質疑応答では特にお互いの今回の目的やストーリーを中心にした質疑を行うと、今回の事業承継、M&Aの輪郭がはっきりとして、今後のより詳細な質問・協議・交渉を行う際にも、ブレが生じにくくなります。
基本的な企業情報の理解を進めながら、お互いの経営理念と価値観、M&Aの動機と目的、M&A実行後のプラン、現存するリスクや課題など、大まかなポイントを決めた上で会話を深めることが重要です。
✔ トップ面談を行う
日程・場所はM&Aアドバイザーがいる場合には、間に入ってもらいながら確定をしていきます。目的、参加者及び役割、議題など、当日スムーズに進行できるよう事前の準備に努めます。

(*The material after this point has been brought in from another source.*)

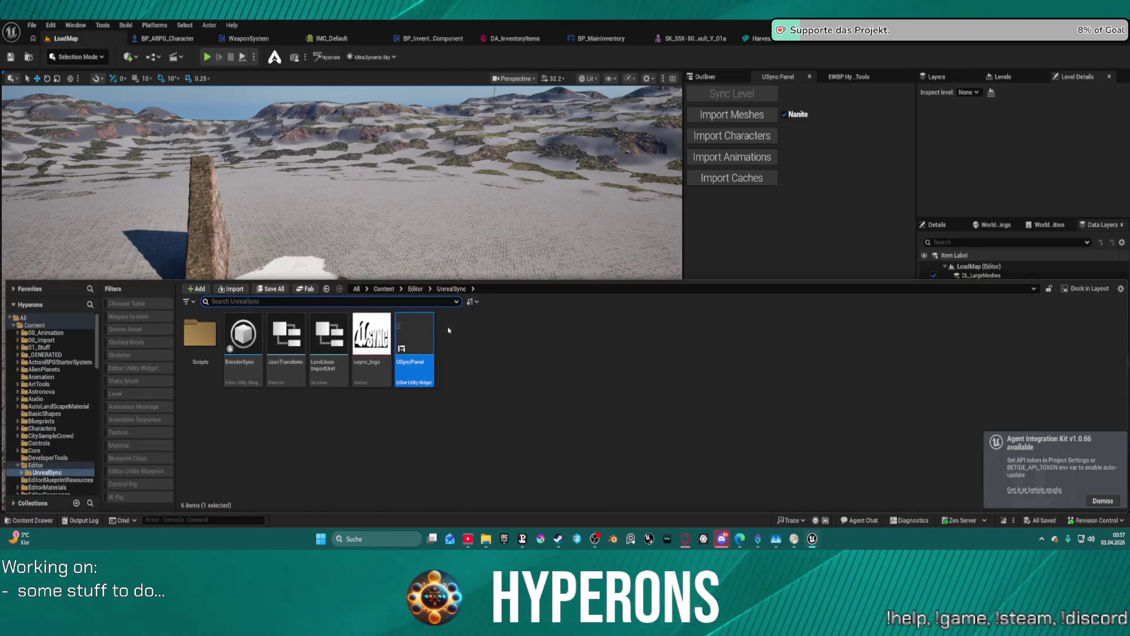
pyautogui.click(759, 38)
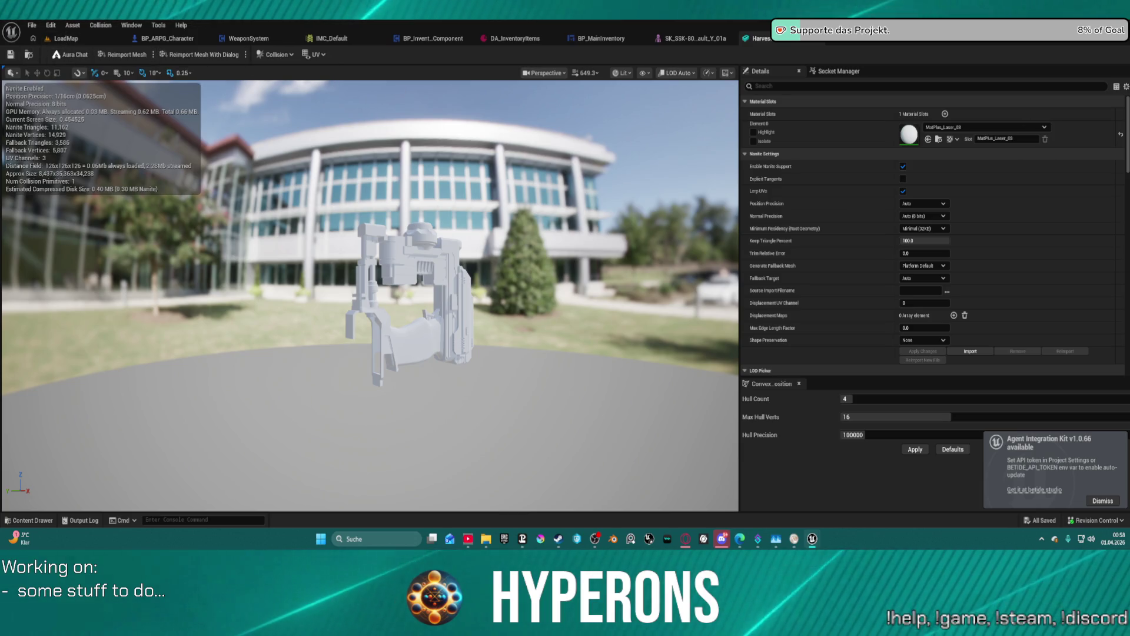
pyautogui.click(66, 38)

譲渡主側は、経営者、株主が参加します。経営者が株主でないケースや株主が複数存在するケースがあるため、意思決定が可能な株主が出席していると今後の進行も円滑に進みやすい場合があります。
その他、事業承継、M&Aの重要な関与者が適宜参加する形となります。
譲受主側は経営者含む経営陣や推進責任者が参加します。必要に応じて、その他営業や技術部門の責任者が参加することもありますが、このタイミングでは参加人数は不要に多くしないことが望ましいです。
場所に関しては決まりはありませんが、目的に応じて現地を視察してもらうための本社や工場付近、情報漏れを防ぐ目的を優先してM&Aアドバイザーのオフィス、ホテルの会議室や金融機関の応接室などで行われます。
当日は、下記のような流れで進行することが多いです。当日の進行はM&Aアドバイザーがいる場合には、M&Aアドバイザーが進行します。時間の明確な設定はありませんが、集中力が切れない程度の60〜120分が一つの目安となります。
トップ面談が終了したら、その場で合意できなかった事項を別途調整していきます。第二回以降の面談を行う形でも、書面での連絡でも、アドバイザーを介する形でも、相手方とのコミュニケーションに齟齬がない進め方で進行します。
概ね条件を合意できたら、それまでの合意事項を書面に落としたものとして、基本合意書を締結します。これにより今後の詳細な調査(デュー・ディリジェンス)を開始する上での一つの区切りとなります。
よくある失敗事例
よくある質問
トップ面談は必ず行う必要がありますか?
入札形式でM&Aを行うような場合には、この時点で経営者同士の面談が行われない形もあります。基本合意の前にトップ面談が可能な場合は、この場で相手方に気持ちを伝える絶好の機会であるとも考えられます。